Galla: I touched on this earlier, but we are definitely seeing our audience be completely in-the-know when it comes to celebrities. Thanks to social media, they’re able to see celebrity photos and entertainment news a lot faster than it was 10 or even five years ago. For this reason, we have to be really on the pulse with what we do, coming up with new and creative ways to present celebrity news in an entertainment-centered title like J-14.

And I think for Girls’ World, we’re seeing a lot of readers who are passionate about the world around them and what they can do to make it a better place. Whether it’s the current political atmosphere or just a feeling of girl power in general, our readers are really responding to empowering and meaningful content—and that’s really inspiring to see.

min: Conversely, what has remained a constant?

Galla: Teen and tween girls have always been savvy. They don’t like to be tricked and they’ll turn away from a magazine that tries to  talk down to them. That’s why I’ve always seen a magazine like J-14 as the cool, big sister to readers—not the annoying know-it-all sister. 

I also think our readers’ optimism has remained a constant. They pay attention to the news and they realize we’re living in a particularly volatile time, but they look to our magazine to be an escape, and we’re proud to provide that. It’s even an escape from the drama in their personal lives.

Bullies might be in their school hallway and on their Snapchat account, but the bully doesn’t follow them when they sit down to read our magazines. So I think they still look for that loyal escape, that friend, and I’m happy we can be that for them.
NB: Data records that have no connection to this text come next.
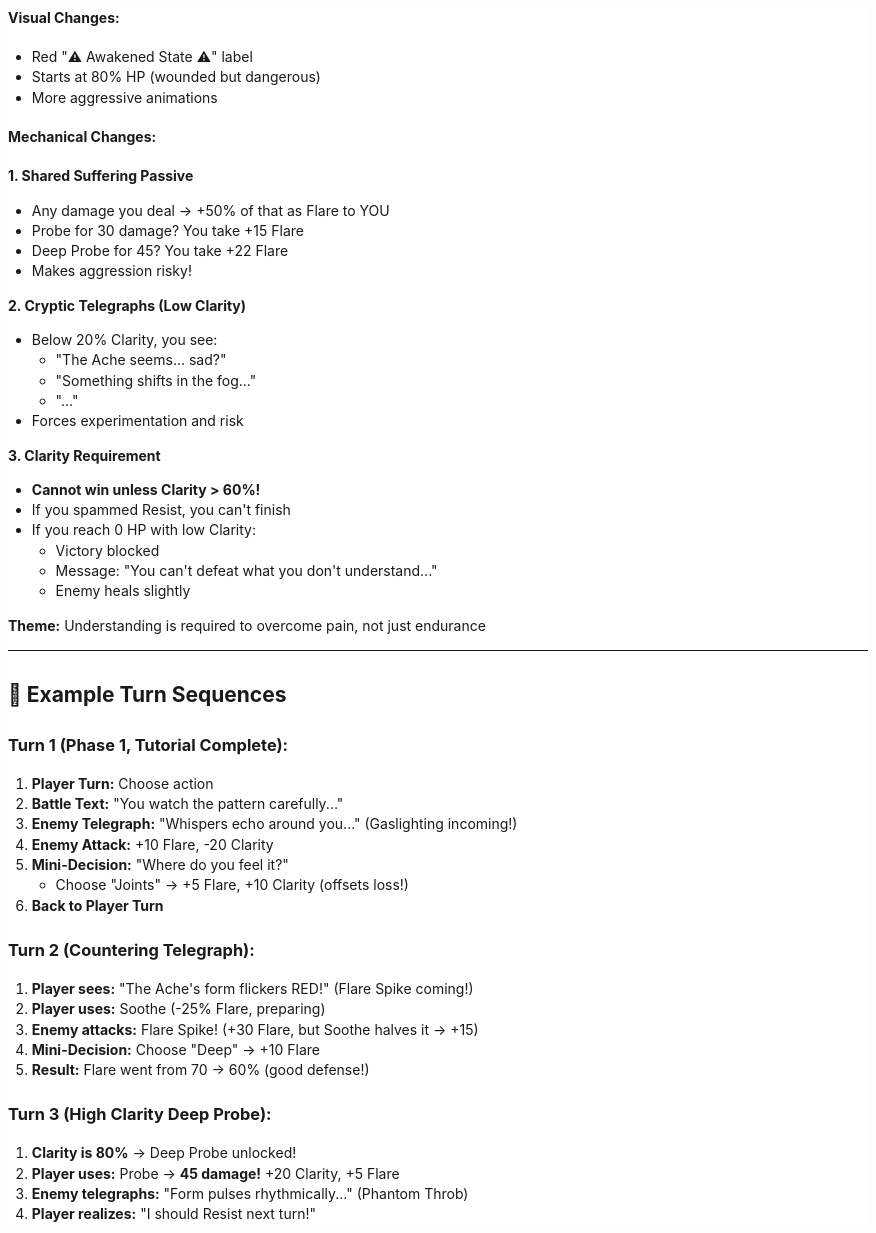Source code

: #### Visual Changes:
- Red "⚠️ Awakened State ⚠️" label
- Starts at 80% HP (wounded but dangerous)
- More aggressive animations

#### Mechanical Changes:

**1. Shared Suffering Passive**
- Any damage you deal → +50% of that as Flare to YOU
- Probe for 30 damage? You take +15 Flare
- Deep Probe for 45? You take +22 Flare
- Makes aggression risky!

**2. Cryptic Telegraphs (Low Clarity)**
- Below 20% Clarity, you see:
  - "The Ache seems... sad?"
  - "Something shifts in the fog..."
  - "..."
- Forces experimentation and risk

**3. Clarity Requirement**
- **Cannot win unless Clarity > 60%!**
- If you spammed Resist, you can't finish
- If you reach 0 HP with low Clarity:
  - Victory blocked
  - Message: "You can't defeat what you don't understand..."
  - Enemy heals slightly

**Theme:** Understanding is required to overcome pain, not just endurance

---

## 🎯 Example Turn Sequences

### Turn 1 (Phase 1, Tutorial Complete):
1. **Player Turn:** Choose action
2. **Battle Text:** "You watch the pattern carefully..."
3. **Enemy Telegraph:** "Whispers echo around you..." (Gaslighting incoming!)
4. **Enemy Attack:** +10 Flare, -20 Clarity
5. **Mini-Decision:** "Where do you feel it?"
   - Choose "Joints" → +5 Flare, +10 Clarity (offsets loss!)
6. **Back to Player Turn**

### Turn 2 (Countering Telegraph):
1. **Player sees:** "The Ache's form flickers RED!" (Flare Spike coming!)
2. **Player uses:** Soothe (-25% Flare, preparing)
3. **Enemy attacks:** Flare Spike! (+30 Flare, but Soothe halves it → +15)
4. **Mini-Decision:** Choose "Deep" → +10 Flare
5. **Result:** Flare went from 70 → 60% (good defense!)

### Turn 3 (High Clarity Deep Probe):
1. **Clarity is 80%** → Deep Probe unlocked!
2. **Player uses:** Probe → **45 damage!** +20 Clarity, +5 Flare
3. **Enemy telegraphs:** "Form pulses rhythmically..." (Phantom Throb)
4. **Player realizes:** "I should Resist next turn!"
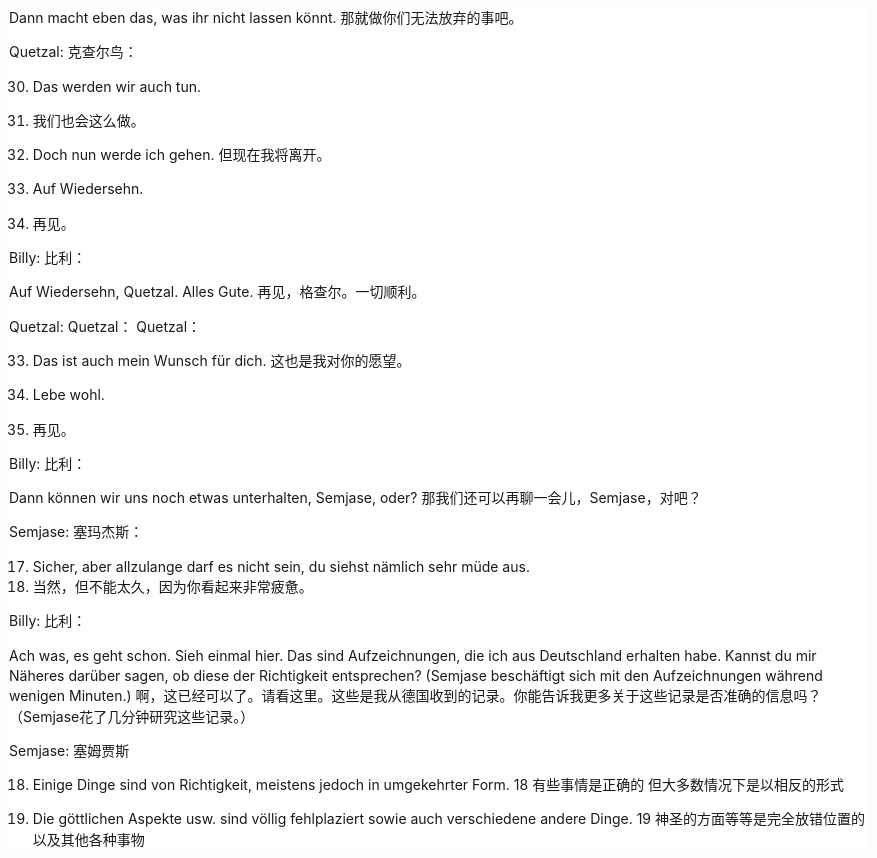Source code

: Dann macht eben das, was ihr nicht lassen könnt.
那就做你们无法放弃的事吧。

Quetzal:
克查尔鸟：

30. Das werden wir auch tun.
30. 我们也会这么做。

31. Doch nun werde ich gehen.
但现在我将离开。

32. Auf Wiedersehn.
32. 再见。

Billy:
比利：

Auf Wiedersehn, Quetzal. Alles Gute.
再见，格查尔。一切顺利。

Quetzal:
Quetzal：
Quetzal：

33. Das ist auch mein Wunsch für dich.
这也是我对你的愿望。

34. Lebe wohl.
34. 再见。

Billy:
比利：

Dann können wir uns noch etwas unterhalten, Semjase, oder?
那我们还可以再聊一会儿，Semjase，对吧？

Semjase:
塞玛杰斯：

17. Sicher, aber allzulange darf es nicht sein, du siehst nämlich sehr müde aus.
17. 当然，但不能太久，因为你看起来非常疲惫。

Billy:
比利：

Ach was, es geht schon. Sieh einmal hier. Das sind Aufzeichnungen, die ich aus Deutschland erhalten habe. Kannst du mir Näheres darüber sagen, ob diese der Richtigkeit entsprechen? (Semjase beschäftigt sich mit den Aufzeichnungen während wenigen Minuten.)
啊，这已经可以了。请看这里。这些是我从德国收到的记录。你能告诉我更多关于这些记录是否准确的信息吗？（Semjase花了几分钟研究这些记录。）

Semjase:
塞姆贾斯

18. Einige Dinge sind von Richtigkeit, meistens jedoch in umgekehrter Form.
18 有些事情是正确的 但大多数情况下是以相反的形式

19. Die göttlichen Aspekte usw. sind völlig fehlplaziert sowie auch verschiedene andere Dinge.
19 神圣的方面等等是完全放错位置的以及其他各种事物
min: Young people have so many distractions in their lives now, and several ways to consume media, how does print fit into that equation? Is your audience as passionate about ink and paper as they are digital mediums?

Galla: Social media is great, but you can’t print out a poster of your favorite celebrity or TV show/movie from your phone that’s going to be good quality. Even with a computer and printer it’s still going to be smaller paper size and not great. With our magazines, posters are a huge sell for us that our audience is still very passionate about. They love tearing them out and putting them on their walls or lockers. We get tons of photos of girls whose rooms are decked out with our posters.

Besides posters, we worked really hard on our magazines to give readers content that is unique to paper and not something they can get online as quickly. 

So for example, in J-14 Decorate, you’ll see pages like beautiful gallery wall images that they can assemble into a gorgeous gallery wall for their rooms with our directions, and grid sheets where they can actually “play designer” and fit furniture different ways in a room. And in Bake It Up, you’ll find cut-out recipe cards, helpful conversion charts for the kitchen and even placemats for them to use.

min: What has you excited about magazine media in 2017? And more specifically, the brands you oversee?

Galla: Creativity! Magazine publishers are truly thinking outside of the box for 2017, and that’s exciting to see. We’re seeing new avenues to reach our audiences, as well as connect with audiences we haven’t reached before. Specifically for the brands I oversee, I’m excited to continue our growth and reach even more readers this year.